Editorial
El debate ha cobrado fuerza a medida que se acercan las elecciones federales del próximo 5 de julio: ¿se debe o no anular el voto? A lo que puede verse, la primera de estas opciones –ampliamente promovida en Internet y en diversos espacios televisivos y radiofónicos– ha ganado muchos adeptos, a grado tal que consejeros del Instituto Federal Electoral, si bien han reconocido el derecho de los ciudadanos a anular el sufragio, cabildean para que la Cámara de la Industria de Radio y Televisión (CIRT) valore el impacto de la difusión de los mensajes que promueven el voto en blanco.
Los partidarios y promotores del voto nulo sostienen que la medida constituye una forma válida de protesta y hasta de castigo en contra de una partidocracia a la que se percibe divorciada de las demandas y las necesidades de la población, y consagrada a la defensa de sus privilegios. Esto equivaldría, según los defensores de la anulación, a asumir un papel crítico durante las elecciones sin que ello implique desentenderse de la responsabilidad ciudadana de sufragar.
Por su parte, quienes están en contra de la anulación del sufragio argumentan que la democracia se fundamenta en instituciones y al día de hoy la ley no contempla otro medio de ejercer los derechos político-electorales que a través de las organizaciones partidistas. Asimismo, sostienen que la medida que se comenta puede resultar contraproducente por cuanto acabaría por favorecer al llamado voto duro de los partidos, en detrimento de los ciudadanos independientes, y porque, contrariamente a lo que afirman los defensores, neutralizaría el voto de castigo. En ese mismo sentido, no ha faltado quien concibe esa anulación como un mecanismo que terminaría por favorecer los intereses del grupo que detenta el poder, pues facilitaría la permanencia del statu quo. A estos señalamientos deben sumarse los hechos ayer por el consejero del IFE Marco Baños, en el sentido de que el sufragio nulo equivale a que los ciudadanos se excluyan de la integración de la Cámara de Diputados.
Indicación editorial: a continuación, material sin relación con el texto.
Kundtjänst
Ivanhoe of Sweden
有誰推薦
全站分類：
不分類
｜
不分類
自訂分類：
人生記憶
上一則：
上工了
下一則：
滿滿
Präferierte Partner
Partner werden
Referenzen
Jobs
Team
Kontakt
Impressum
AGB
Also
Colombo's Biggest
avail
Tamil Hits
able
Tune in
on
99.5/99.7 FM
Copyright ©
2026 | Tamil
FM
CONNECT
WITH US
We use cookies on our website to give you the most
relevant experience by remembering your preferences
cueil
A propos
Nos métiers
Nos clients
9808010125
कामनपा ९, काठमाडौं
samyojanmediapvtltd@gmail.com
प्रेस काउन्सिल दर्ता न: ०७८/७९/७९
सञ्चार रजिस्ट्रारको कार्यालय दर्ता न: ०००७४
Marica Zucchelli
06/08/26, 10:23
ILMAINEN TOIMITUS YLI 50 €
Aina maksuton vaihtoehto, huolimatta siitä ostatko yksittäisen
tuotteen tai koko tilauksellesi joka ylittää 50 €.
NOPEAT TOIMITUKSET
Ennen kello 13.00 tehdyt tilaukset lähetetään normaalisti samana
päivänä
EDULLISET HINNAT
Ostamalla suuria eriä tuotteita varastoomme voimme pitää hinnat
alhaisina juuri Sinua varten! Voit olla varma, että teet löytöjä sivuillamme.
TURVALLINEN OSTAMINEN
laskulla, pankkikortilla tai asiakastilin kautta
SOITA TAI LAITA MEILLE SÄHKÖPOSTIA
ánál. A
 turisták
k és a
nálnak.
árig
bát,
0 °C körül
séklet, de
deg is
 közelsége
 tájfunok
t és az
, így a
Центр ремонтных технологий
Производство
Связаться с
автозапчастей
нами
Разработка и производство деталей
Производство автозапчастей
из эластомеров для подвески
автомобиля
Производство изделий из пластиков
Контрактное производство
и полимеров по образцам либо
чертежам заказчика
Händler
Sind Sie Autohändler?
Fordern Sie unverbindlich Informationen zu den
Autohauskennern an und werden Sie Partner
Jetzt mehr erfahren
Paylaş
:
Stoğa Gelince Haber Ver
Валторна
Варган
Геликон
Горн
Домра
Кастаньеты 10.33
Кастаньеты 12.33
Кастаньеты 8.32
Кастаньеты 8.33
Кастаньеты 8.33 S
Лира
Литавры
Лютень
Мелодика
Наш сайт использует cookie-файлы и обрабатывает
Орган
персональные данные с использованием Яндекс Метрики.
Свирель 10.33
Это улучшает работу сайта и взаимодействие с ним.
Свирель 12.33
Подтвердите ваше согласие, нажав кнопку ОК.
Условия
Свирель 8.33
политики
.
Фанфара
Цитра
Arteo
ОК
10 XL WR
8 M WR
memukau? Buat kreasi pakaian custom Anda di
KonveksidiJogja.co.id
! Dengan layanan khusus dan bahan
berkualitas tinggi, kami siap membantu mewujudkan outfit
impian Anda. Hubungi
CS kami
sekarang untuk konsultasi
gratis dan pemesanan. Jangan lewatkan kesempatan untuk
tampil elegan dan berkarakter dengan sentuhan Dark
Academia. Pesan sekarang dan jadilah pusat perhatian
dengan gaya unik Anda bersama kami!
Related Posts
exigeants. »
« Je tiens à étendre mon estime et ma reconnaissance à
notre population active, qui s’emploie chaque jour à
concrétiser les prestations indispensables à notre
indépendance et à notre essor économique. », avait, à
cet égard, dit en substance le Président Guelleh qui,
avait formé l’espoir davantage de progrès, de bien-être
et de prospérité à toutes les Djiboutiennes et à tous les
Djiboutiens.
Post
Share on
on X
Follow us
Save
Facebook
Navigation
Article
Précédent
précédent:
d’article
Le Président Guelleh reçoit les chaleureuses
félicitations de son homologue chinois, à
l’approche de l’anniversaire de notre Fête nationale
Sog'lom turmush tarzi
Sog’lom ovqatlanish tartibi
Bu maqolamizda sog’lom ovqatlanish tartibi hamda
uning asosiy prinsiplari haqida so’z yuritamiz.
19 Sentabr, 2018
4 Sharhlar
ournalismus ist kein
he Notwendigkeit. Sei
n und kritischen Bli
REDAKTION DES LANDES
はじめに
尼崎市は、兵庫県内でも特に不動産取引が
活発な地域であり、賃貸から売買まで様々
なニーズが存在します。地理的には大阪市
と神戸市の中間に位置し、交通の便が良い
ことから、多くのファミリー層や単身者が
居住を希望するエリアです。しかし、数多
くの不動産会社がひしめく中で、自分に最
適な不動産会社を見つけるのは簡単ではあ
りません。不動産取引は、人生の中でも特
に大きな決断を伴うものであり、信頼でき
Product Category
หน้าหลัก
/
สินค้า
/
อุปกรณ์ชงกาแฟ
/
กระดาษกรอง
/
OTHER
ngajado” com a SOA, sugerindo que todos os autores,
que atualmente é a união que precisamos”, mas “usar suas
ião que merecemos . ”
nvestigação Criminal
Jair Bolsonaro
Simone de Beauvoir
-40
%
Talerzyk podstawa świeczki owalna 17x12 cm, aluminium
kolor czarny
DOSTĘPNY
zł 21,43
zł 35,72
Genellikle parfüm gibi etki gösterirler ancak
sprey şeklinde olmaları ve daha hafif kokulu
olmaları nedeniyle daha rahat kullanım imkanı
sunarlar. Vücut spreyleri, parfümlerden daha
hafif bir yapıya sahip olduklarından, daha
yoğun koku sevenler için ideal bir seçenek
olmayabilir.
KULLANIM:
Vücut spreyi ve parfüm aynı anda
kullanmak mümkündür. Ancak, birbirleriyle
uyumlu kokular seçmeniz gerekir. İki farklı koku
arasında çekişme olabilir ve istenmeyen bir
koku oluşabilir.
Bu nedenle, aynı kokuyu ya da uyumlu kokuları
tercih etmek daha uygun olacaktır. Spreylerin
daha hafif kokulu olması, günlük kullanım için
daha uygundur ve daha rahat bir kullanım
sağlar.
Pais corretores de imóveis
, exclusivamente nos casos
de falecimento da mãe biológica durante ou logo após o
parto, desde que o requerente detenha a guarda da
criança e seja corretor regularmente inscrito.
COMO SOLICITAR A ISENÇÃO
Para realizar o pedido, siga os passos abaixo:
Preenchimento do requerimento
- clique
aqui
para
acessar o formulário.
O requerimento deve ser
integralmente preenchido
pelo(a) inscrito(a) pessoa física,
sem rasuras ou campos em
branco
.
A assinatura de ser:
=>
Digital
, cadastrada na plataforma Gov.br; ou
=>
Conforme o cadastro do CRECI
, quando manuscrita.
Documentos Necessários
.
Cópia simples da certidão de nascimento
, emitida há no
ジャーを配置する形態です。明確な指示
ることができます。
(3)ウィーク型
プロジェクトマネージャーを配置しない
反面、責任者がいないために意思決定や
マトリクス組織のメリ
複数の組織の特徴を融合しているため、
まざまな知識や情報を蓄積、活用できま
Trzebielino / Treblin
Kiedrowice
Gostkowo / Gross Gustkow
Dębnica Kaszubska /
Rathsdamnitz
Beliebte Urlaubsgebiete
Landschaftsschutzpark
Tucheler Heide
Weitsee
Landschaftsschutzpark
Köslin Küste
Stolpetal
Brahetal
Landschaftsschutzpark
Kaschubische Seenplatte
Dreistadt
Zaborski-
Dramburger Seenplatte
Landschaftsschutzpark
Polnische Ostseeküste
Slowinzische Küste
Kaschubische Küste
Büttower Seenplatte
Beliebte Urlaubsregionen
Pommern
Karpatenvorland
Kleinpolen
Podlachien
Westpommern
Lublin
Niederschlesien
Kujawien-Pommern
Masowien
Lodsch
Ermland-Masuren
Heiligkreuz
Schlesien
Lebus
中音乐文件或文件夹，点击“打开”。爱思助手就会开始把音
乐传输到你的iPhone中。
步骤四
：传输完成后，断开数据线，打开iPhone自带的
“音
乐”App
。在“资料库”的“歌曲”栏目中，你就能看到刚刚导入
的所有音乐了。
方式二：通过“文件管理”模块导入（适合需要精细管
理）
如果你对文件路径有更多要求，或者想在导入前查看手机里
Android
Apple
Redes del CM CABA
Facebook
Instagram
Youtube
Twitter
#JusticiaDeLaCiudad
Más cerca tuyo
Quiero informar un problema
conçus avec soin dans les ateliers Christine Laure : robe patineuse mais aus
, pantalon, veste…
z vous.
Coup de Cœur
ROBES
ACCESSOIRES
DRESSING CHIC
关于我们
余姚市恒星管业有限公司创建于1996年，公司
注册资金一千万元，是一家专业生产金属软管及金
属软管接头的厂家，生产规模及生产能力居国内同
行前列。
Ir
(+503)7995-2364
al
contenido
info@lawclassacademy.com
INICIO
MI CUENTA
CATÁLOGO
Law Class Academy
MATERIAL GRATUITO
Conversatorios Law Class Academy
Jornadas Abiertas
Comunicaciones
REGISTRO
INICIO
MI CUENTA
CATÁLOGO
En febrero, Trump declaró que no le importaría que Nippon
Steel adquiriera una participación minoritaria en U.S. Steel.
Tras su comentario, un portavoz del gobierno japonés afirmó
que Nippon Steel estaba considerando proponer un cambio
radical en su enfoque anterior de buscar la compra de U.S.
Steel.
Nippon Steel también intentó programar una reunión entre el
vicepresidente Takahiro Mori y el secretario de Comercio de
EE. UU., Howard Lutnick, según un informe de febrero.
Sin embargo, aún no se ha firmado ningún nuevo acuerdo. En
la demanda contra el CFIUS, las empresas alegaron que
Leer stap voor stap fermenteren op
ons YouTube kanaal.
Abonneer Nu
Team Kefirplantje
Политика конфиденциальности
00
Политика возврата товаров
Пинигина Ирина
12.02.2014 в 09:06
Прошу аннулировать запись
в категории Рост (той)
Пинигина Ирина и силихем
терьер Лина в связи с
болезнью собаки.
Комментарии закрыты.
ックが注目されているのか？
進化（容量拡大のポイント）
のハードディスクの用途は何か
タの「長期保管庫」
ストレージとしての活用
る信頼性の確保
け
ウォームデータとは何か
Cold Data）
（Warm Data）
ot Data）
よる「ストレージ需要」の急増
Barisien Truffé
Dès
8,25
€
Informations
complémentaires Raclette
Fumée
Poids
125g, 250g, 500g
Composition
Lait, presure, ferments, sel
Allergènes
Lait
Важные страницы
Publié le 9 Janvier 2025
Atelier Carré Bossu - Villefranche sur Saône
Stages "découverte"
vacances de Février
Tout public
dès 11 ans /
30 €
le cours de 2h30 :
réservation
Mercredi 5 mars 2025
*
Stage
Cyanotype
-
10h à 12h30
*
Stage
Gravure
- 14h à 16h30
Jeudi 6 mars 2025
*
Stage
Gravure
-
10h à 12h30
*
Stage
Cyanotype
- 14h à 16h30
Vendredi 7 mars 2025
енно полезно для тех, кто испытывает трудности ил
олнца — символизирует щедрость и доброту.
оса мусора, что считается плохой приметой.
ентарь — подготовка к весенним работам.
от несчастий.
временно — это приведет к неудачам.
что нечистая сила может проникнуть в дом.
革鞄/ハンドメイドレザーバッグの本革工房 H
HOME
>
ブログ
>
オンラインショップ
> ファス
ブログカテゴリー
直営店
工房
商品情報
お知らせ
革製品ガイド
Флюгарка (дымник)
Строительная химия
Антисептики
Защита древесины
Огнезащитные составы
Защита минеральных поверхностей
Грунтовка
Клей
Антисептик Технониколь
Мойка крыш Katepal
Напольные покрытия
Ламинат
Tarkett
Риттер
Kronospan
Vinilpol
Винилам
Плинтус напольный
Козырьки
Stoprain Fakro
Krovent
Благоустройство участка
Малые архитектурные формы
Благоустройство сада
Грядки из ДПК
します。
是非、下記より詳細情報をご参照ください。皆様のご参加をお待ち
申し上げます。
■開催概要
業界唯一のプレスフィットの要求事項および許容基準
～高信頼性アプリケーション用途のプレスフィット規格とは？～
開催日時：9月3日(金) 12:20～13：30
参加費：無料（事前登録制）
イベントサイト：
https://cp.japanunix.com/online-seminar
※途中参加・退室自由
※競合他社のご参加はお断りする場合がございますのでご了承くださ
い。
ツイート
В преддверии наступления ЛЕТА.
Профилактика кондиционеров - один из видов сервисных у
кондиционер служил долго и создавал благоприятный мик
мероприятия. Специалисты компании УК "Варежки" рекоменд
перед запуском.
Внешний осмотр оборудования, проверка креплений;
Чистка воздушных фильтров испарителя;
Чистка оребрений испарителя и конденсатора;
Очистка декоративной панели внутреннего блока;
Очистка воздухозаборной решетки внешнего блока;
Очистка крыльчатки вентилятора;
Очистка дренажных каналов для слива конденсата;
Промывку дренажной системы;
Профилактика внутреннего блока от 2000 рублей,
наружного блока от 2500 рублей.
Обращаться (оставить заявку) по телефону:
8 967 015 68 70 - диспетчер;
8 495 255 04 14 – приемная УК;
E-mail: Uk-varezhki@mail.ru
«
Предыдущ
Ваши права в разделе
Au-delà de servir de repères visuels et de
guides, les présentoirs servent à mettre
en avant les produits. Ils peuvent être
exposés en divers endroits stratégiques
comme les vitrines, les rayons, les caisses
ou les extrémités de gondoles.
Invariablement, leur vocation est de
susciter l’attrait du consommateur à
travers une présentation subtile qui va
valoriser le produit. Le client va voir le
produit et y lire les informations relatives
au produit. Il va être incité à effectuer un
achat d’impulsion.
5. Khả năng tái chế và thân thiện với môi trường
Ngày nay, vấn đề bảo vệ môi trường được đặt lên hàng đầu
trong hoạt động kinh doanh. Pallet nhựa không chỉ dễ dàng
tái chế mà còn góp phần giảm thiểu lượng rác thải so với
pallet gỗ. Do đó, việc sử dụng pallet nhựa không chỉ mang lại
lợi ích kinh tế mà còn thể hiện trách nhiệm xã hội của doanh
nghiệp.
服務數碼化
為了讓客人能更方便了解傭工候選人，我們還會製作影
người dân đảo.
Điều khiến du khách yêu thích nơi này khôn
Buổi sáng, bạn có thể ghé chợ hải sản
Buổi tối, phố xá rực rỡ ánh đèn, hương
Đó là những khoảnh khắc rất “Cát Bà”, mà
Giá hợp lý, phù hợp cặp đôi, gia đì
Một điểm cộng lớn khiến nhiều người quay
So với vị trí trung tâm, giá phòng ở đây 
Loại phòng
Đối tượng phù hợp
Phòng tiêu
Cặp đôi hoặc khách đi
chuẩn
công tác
Sin afán de desestimar las críticas a las posturas anulistas, es claro que existe un desencanto ciudadano frente la institucionalidad política del país, que se explica, en buena medida, como consecuencia del desaseo imperante durante el proceso electoral de 2006, que incluyó el entrometimiento ilegal del entonces presidente Vicente Fox en favor del candidato de su partido, así como la intervención de las cúpulas empresariales en contra del ex aspirante presidencial Andrés Manuel López Obrador; la posterior negativa del órgano electoral a contar la totalidad de los sufragios, y el inverosímil fallo del Tribunal Electoral del Poder Judicial de la Federación, organismo que sostuvo, por decirlo en breve, que los comicios habían sido sucios, injustos e inequitativos, pero a fin de cuentas válidos. Estos elementos, en conjunto, sumieron a la institucionalidad electoral en un profundo descrédito, del cual todavía no se ha recuperado.
Por otro lado, no puede obviarse que este debate ocurre con el telón de fondo de una campaña emprendida desde hace casi dos años, por los consorcios mediáticos en contra de leyes electorales vigentes, las cuales prohíben la contratación de espacios para difundir propaganda comicial y afectan, por tanto, los intereses de los concesionarios de medios electrónicos de comunicación, al mermar sus ganancias y su margen de maniobra para incidir en las preferencias de la ciudadanía. Tal campaña ha tenido el inocultable fin de sembrar en la población animadversión en contra del IFE y los partidos políticos y deteriorar de esa forma la de por sí menguada credibilidad de la institucionalidad político-electoral del país. Para ello, los concesionarios de radio y televisión se valieron en su momento de presiones y mentiras contra los legisladores que discutían las reformas en materia electoral, en septiembre de 2007; meses después, en enero de este año, el duopolio televisivo transmitió una serie de promocionales en bloque durante distintos encuentros deportivos, lo que generó comprensibles molestias entre los telespectadores.
Hoy, a casi tres años de los desaseados comicios presidenciales de 2006 y a un mes de la siguiente renovación de diputados, el país necesita de procesos electorales justos, transparentes y confiables. Autoridades y partidos políticos deben estar conscientes de que en la medida en que no se solucionen los problemas de fondo –comenzando por la crisis de representatividad que acusa el actual sistema político– no se pondrá fin al hartazgo, la apatía y el desaliento ciudadanos.